坐骨神経痛は中高年の方に多く見られ、お尻や太もも、すね、ふくらはぎ、脚にかけて、鋭い痛みやしびれるような痛み、ふくらはぎの張り、冷感や灼熱感、締めつけ感などの症状があらわれます。
こうした症状は、脚の一部分だけに強く感じることもあれば、脚全体に強く感じる場合もあります。
多くの場合、痛み止めとしてまず非ステロイド性消炎鎮痛薬(NSAIDs)が主に用いられます。また、しびれるような痛みや発作的に生じる鋭い痛み(電撃痛といいます)などの神経の痛みに対しては「神経障害性疼痛治療薬」、筋肉の緊張をやわらげ症状を軽くする目的で「筋緊張弛緩剤」、血流を改善して症状をやわらげる目的で「血管拡張薬」なども用いられます。飲み薬で痛みの症状が改善なければ、臀部に鎮痛剤と局所麻酔薬の筋肉注射を検討します。
骨の量が減少し、骨がもろくなる病気です。骨は常に新しい骨が作られ、古い骨が壊されるという新陳代謝を繰り返していますが、骨粗鬆症ではこのバランスが崩れ、骨が弱くなります。

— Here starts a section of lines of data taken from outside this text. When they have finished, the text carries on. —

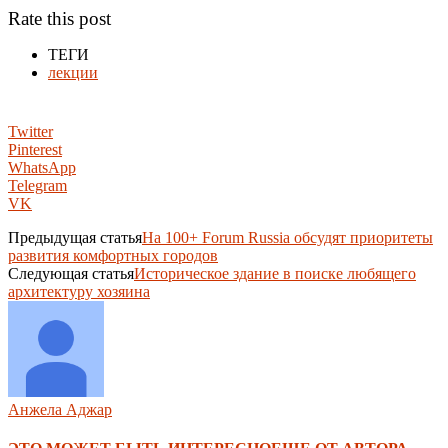
Rate this post
ТЕГИ
лекции
Twitter
Pinterest
WhatsApp
Telegram
VK
Предыдущая статья
На 100+ Forum Russia обсудят приоритеты
развития комфортных городов
Следующая статья
Историческое здание в поиске любящего
архитектуру хозяина
Анжела Аджар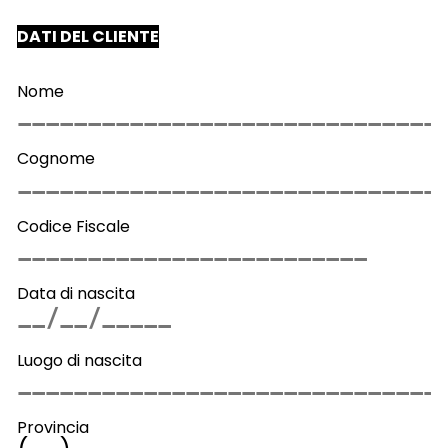
DATI DEL CLIENTE
Nome
Cognome
Codice Fiscale
Data di nascita
Luogo di nascita
Provincia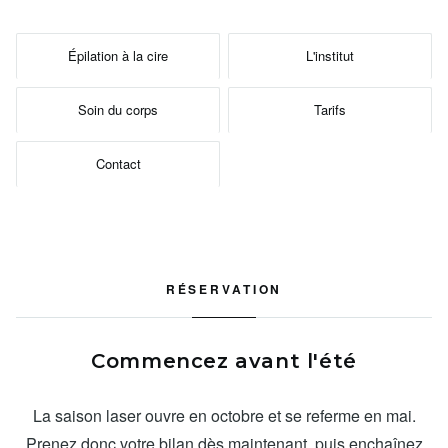
Épilation à la cire
L'institut
Soin du corps
Tarifs
Contact
RÉSERVATION
Commencez avant l'été
La saison laser ouvre en octobre et se referme en mai.
Prenez donc votre bilan dès maintenant, puis enchaînez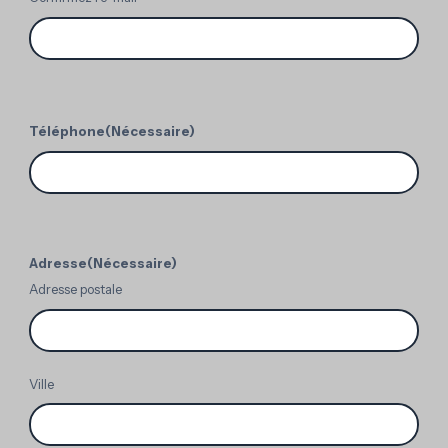
Téléphone
(Nécessaire)
Adresse
(Nécessaire)
Adresse postale
Ville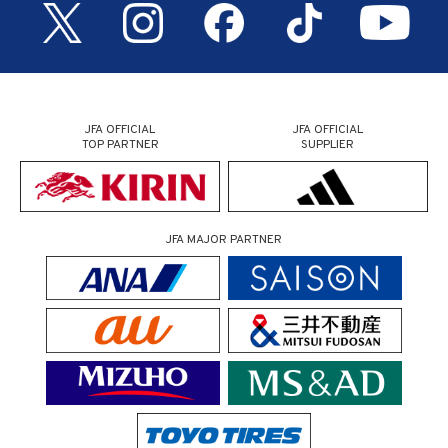
JFA OFFICIAL
JFA OFFICIAL
TOP PARTNER
SUPPLIER
JFA MAJOR PARTNER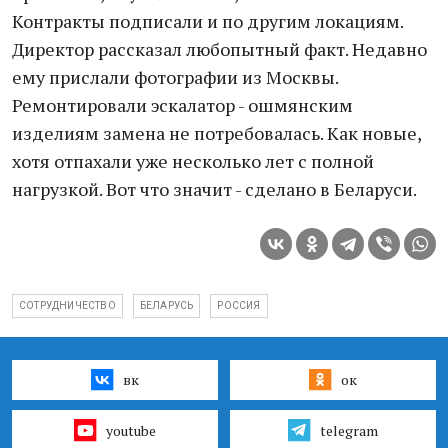
Контракты подписали и по другим локациям.
Директор рассказал любопытный факт. Недавно
ему прислали фотографии из Москвы.
Ремонтировали эскалатор - ошмянским
изделиям замена не потребовалась. Как новые,
хотя отпахали уже несколько лет с полной
нагрузкой. Вот что значит - сделано в Беларуси.
СОТРУДНИЧЕСТВО
БЕЛАРУСЬ
РОССИЯ
вк
ок
youtube
telegram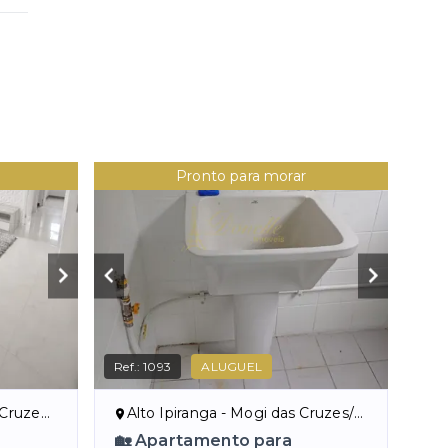
Pronto para morar
Ref.:
1093
ALUGUEL
uzes/SP
Alto Ipiranga - Mogi das Cruzes/SP
🏡 Apartamento para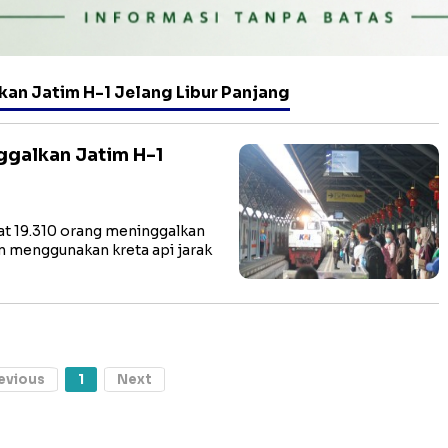
lkan Jatim H-1 Jelang Libur Panjang
nggalkan Jatim H-1
at 19.310 orang meninggalkan
an menggunakan kreta api jarak
evious
1
Next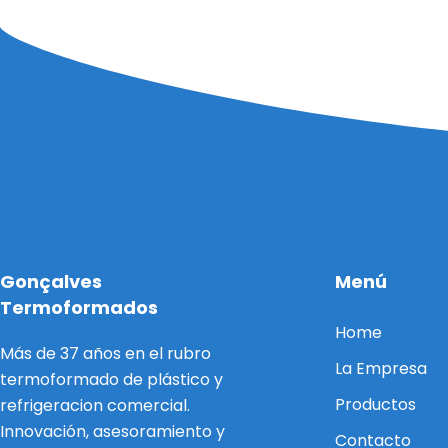
Gonçalves
Menú
Termoformados
Home
Más de 37 años en el rubro
La Empresa
termoformado de plástico y
Productos
refrigeracion comercial.
Innovación, asesoramiento y
Contacto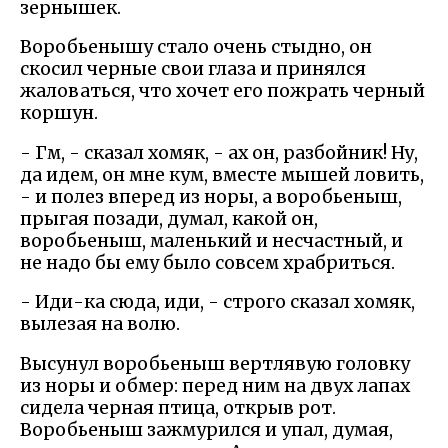
зернышек.
Воробьенышу стало очень стыдно, он
скосил черные свои глаза и принялся
жаловаться, что хочет его пожрать черный
коршун.
- Гм, - сказал хомяк, - ах он, разбойник! Ну,
да идем, он мне кум, вместе мышей ловить,
- и полез вперед из норы, а воробьеныш,
прыгая позади, думал, какой он,
воробьеныш, маленький и несчастный, и
не надо бы ему было совсем храбриться.
- Иди-ка сюда, иди, - строго сказал хомяк,
вылезая на волю.
Высунул воробьеныш вертлявую головку
из норы и обмер: перед ним на двух лапах
сидела черная птица, открыв рот.
Воробьеныш зажмурился и упал, думая,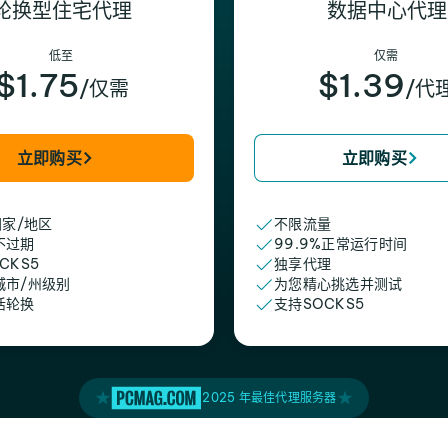
轮换型住宅代理
数据中心代理
低至
仅需
$1.75
$1.39
/仅需
/代
立即购买
立即购买
国家/地区
不限流量
不过期
99.9%正常运行时间
CKS5
独享代理
城市/州级别
为您精心挑选并测试
活轮换
支持SOCKS5
2025 年最佳代理服务器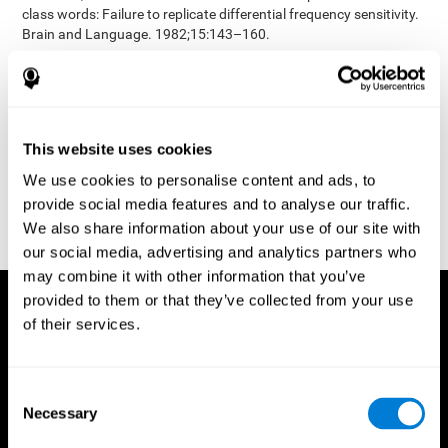
class words: Failure to replicate differential frequency sensitivity.
Brain and Language. 1982;15:143–160.
Epstein, Johnson, Varia, Conners (2001). Neuropsychological
assessment of response inhibition in adults with ADHD. Journal
of Clinical and Experimental Neuropsychology 23(3): pp. 362-71.
Conners, C. K. (1989). Manual for Conners’ rating scales. North
This website uses cookies
Tonawanda, NY: Multi-Health Systems.
We use cookies to personalise content and ads, to
Dinges, D. I, & Powell, J. W. (1985). Microcomputer analysis of
provide social media features and to analyse our traffic.
performance on a portable, simple visual RT task sustained
operations. Behavior Research Methods, Instrumentation, and
We also share information about your use of our site with
Computers, 17, 652–655
our social media, advertising and analytics partners who
may combine it with other information that you’ve
provided to them or that they’ve collected from your use
of their services.
Consent
Necessary
Selection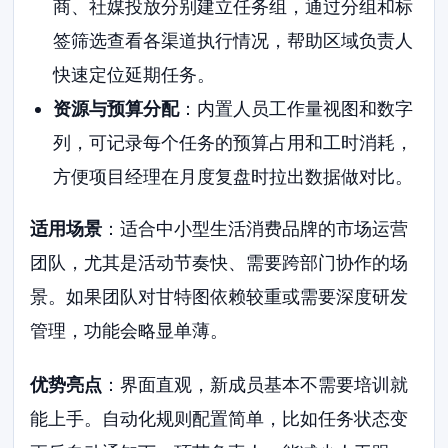
商、社媒投放分别建立任务组，通过分组和标
签筛选查看各渠道执行情况，帮助区域负责人
快速定位延期任务。
资源与预算分配
：内置人员工作量视图和数字
列，可记录每个任务的预算占用和工时消耗，
方便项目经理在月度复盘时拉出数据做对比。
适用场景
：适合中小型生活消费品牌的市场运营
团队，尤其是活动节奏快、需要跨部门协作的场
景。如果团队对甘特图依赖较重或需要深度研发
管理，功能会略显单薄。
优势亮点
：界面直观，新成员基本不需要培训就
能上手。自动化规则配置简单，比如任务状态变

骨粗鬆症になっても、痛みはないのが普通です。しかし、転ぶなどのちょっとしたはずみで骨折しやすくなります。骨折が生じやすい部位は、せぼね(脊椎の圧迫骨折)、手首の骨(橈骨遠位端骨折)、太ももの付け根の骨(大腿骨頸部骨折)などです。骨折が生じると、その部分が痛くなり動けなくなります。また、背中や腰が痛くなった後に、背中や腰が曲がって丸くなったり、身長が縮んだりします。
からだの中の骨は生きています。同じように見えても、新たに作られること(骨形成)と溶かして壊されること(骨吸収)を繰り返しています。骨粗鬆症は、このバランスが崩れることでおこり、骨がスカスカになってきます。骨粗鬆症は圧倒的に女性、特に閉経後の女性に多くみられ、女性ホルモンの減少や老化と関わりが深いと考えられています。

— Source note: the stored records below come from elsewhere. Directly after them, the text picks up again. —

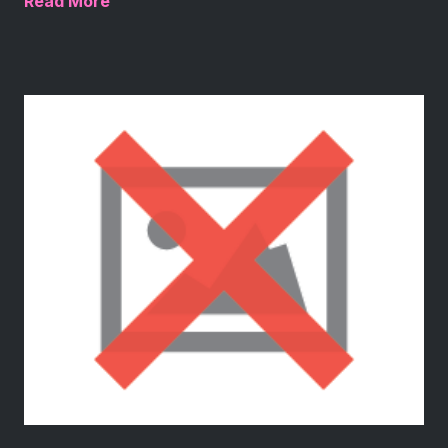
Read More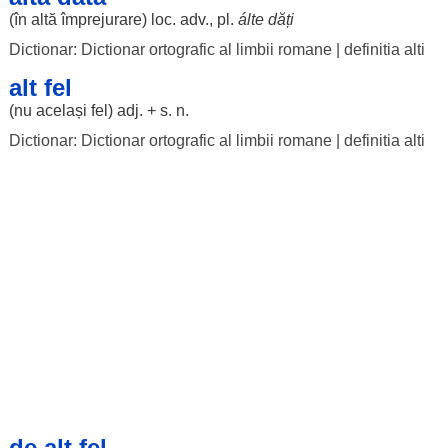
(în altă
împrejurare
)
loc
. adv., pl.
álte
dăți
Dictionar: Dictionar ortografic al limbii romane
|
definitia alti
alt fel
(nu
același
fel
) adj. + s. n.
Dictionar: Dictionar ortografic al limbii romane
|
definitia alti
de alt fel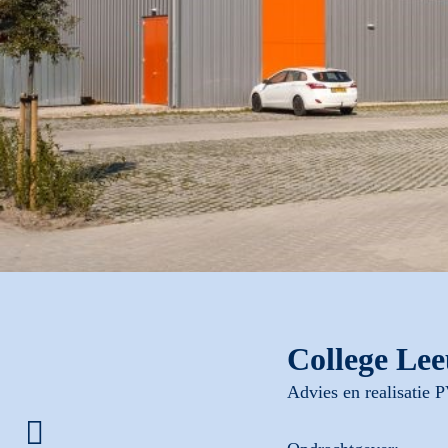
College Le
Advies en realisatie PV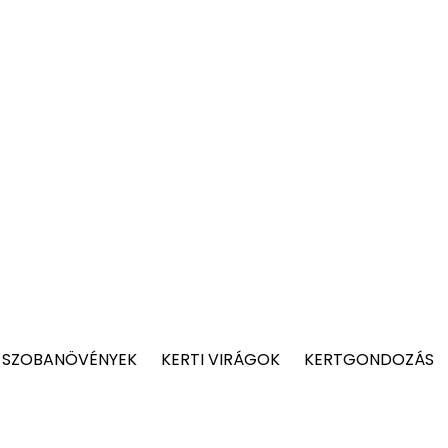
 SZOBANÖVÉNYEK
KERTI VIRÁGOK
KERTGONDOZÁS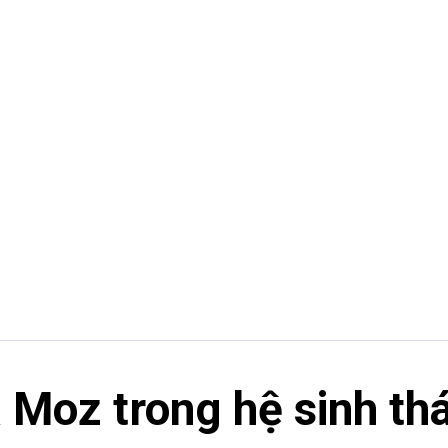
a Moz trong hệ sinh th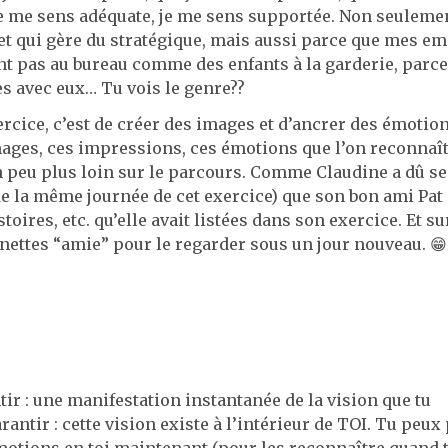
, je me sens adéquate, je me sens supportée. Non seuleme
 et qui gère du stratégique, mais aussi parce que mes e
ent pas au bureau comme des enfants à la garderie, parc
es avec eux… Tu vois le genre??
xercice, c’est de créer des images et d’ancrer des émotio
images, ces impressions, ces émotions que l’on reconnaî
un peu plus loin sur le parcours. Comme Claudine a dû se
 de la même journée de cet exercice) que son bon ami Pat 
toires, etc. qu’elle avait listées dans son exercice. Et su
unettes “amie” pour le regarder sous un jour nouveau. 😁
ntir : une manifestation instantanée de la vision que tu
antir : cette vision existe à l’intérieur de TOI. Tu peux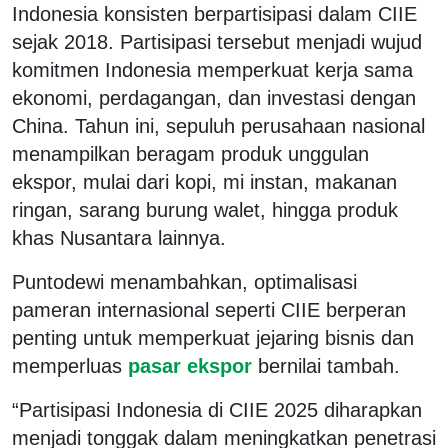
Indonesia konsisten berpartisipasi dalam CIIE
sejak 2018. Partisipasi tersebut menjadi wujud
komitmen Indonesia memperkuat kerja sama
ekonomi, perdagangan, dan investasi dengan
China. Tahun ini, sepuluh perusahaan nasional
menampilkan beragam produk unggulan
ekspor, mulai dari kopi, mi instan, makanan
ringan, sarang burung walet, hingga produk
khas Nusantara lainnya.
Puntodewi menambahkan, optimalisasi
pameran internasional seperti CIIE berperan
penting untuk memperkuat jejaring bisnis dan
memperluas
pasar ekspor
bernilai tambah.
“Partisipasi Indonesia di CIIE 2025 diharapkan
menjadi tonggak dalam meningkatkan penetrasi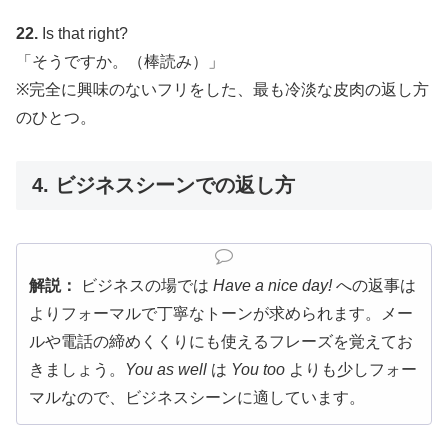
22.
Is that right?
「そうですか。（棒読み）」
※完全に興味のないフリをした、最も冷淡な皮肉の返し方
のひとつ。
4. ビジネスシーンでの返し方
解説：
ビジネスの場では
Have a nice day!
への返事は
よりフォーマルで丁寧なトーンが求められます。メー
ルや電話の締めくくりにも使えるフレーズを覚えてお
きましょう。
You as well
は
You too
よりも少しフォー
マルなので、ビジネスシーンに適しています。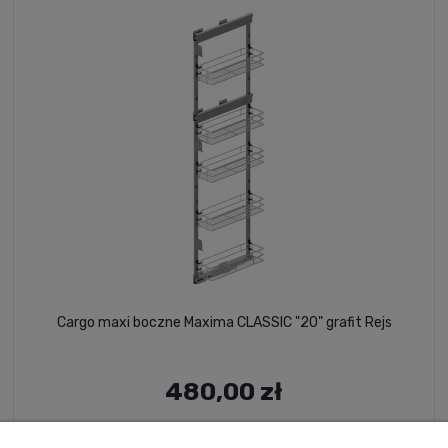
Cargo maxi boczne Maxima CLASSIC "20" grafit Rejs
480,00 zł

骨粗鬆症の治療は、骨折の予防を目的とし、薬物療法・食事療法・運動療法を組み合わせて行います。薬物療法では、骨形成を促進したり、骨吸収を抑制する薬が用いられます。食事療法では、カルシウムやビタミンD、ビタミンKなどの摂取が重要です。運動療法では、骨に負荷をかける運動(ウォーキング、スクワットなど)が推奨されます。
当院では、骨吸収を抑える1週間に1回の飲み薬を処方したり、半年に1回の骨折予防皮下注射を実施したりする骨粗鬆症患者さんが増えてきています。